Potential mechanistic role of Treg function in airway inflammation. (a) An unknown airborne antigen activates dendritic cells. Infiltration of T cells, Th17 (1L-17 production) and Tregs cells at the site, may sometimes cause imbalance in Th17/Treg population. Cytokines like IL-1β and IL-6 may inhibit TGF-β production and can further downregulate Treg activity. (b) Higher TNF-R2 expression mainly due to IL-2 and TNF-α activation is associated with sarcoidosis. ICOS-L on ILC2 engages with ICOS on Tregs enhancing immune regulation. Optimal level of STAT1 within the cell is required for proper regulation of Th1 cells by Treg lymphocytes. Circulating T regs inhibits TH2 cytokine production that otherwise leads to uncontrolled proliferation of pro-inflammatory cell lineages and airway hyperresponsiveness.

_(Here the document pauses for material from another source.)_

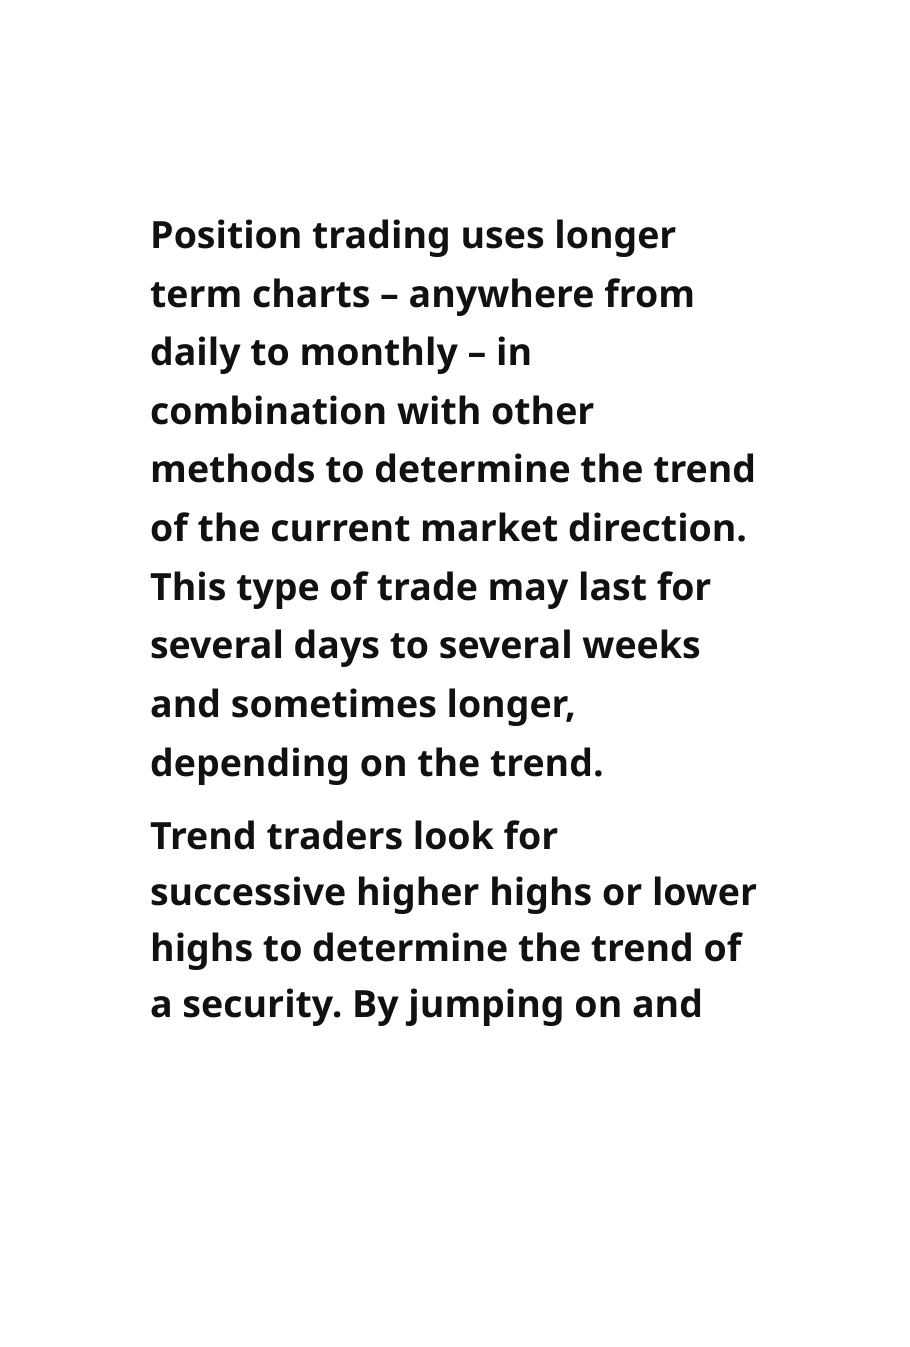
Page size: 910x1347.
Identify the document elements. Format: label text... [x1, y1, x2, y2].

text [150, 809, 759, 1029]
text Position trading uses longer term charts – anywhere from daily to monthly – in combination with other methods to determine the trend of the current market direction. This type of trade may last for several days to several weeks and sometimes longer, depending on the trend. [150, 208, 759, 787]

Increased levels of TGF-β and IL-10 are compatible with increased Tregs. Regulatory T cells also express galectin-9 that can limit the adaptive immune response, in particular, T cell response, while promoting the expansion of regulatory cells. Inflammatory cytokines such as TNF-α and IL-6 can act as a driving factor for the generation of IL-10-producing Tregs through ICOS/ICOS-L interactions. Therapeutic strategy for allergic inflammation that engages MaR1-conditioned Tregs to control ILC2 and CD4+ T cell effector functions. Alternatively, specific regulatory T cells can be suppressed with pleiotropic cytokine Activin-A and acts as a critical controller of allergic airway disease and also suppresses Th responses through regulation of DC function and decreased DC maturation.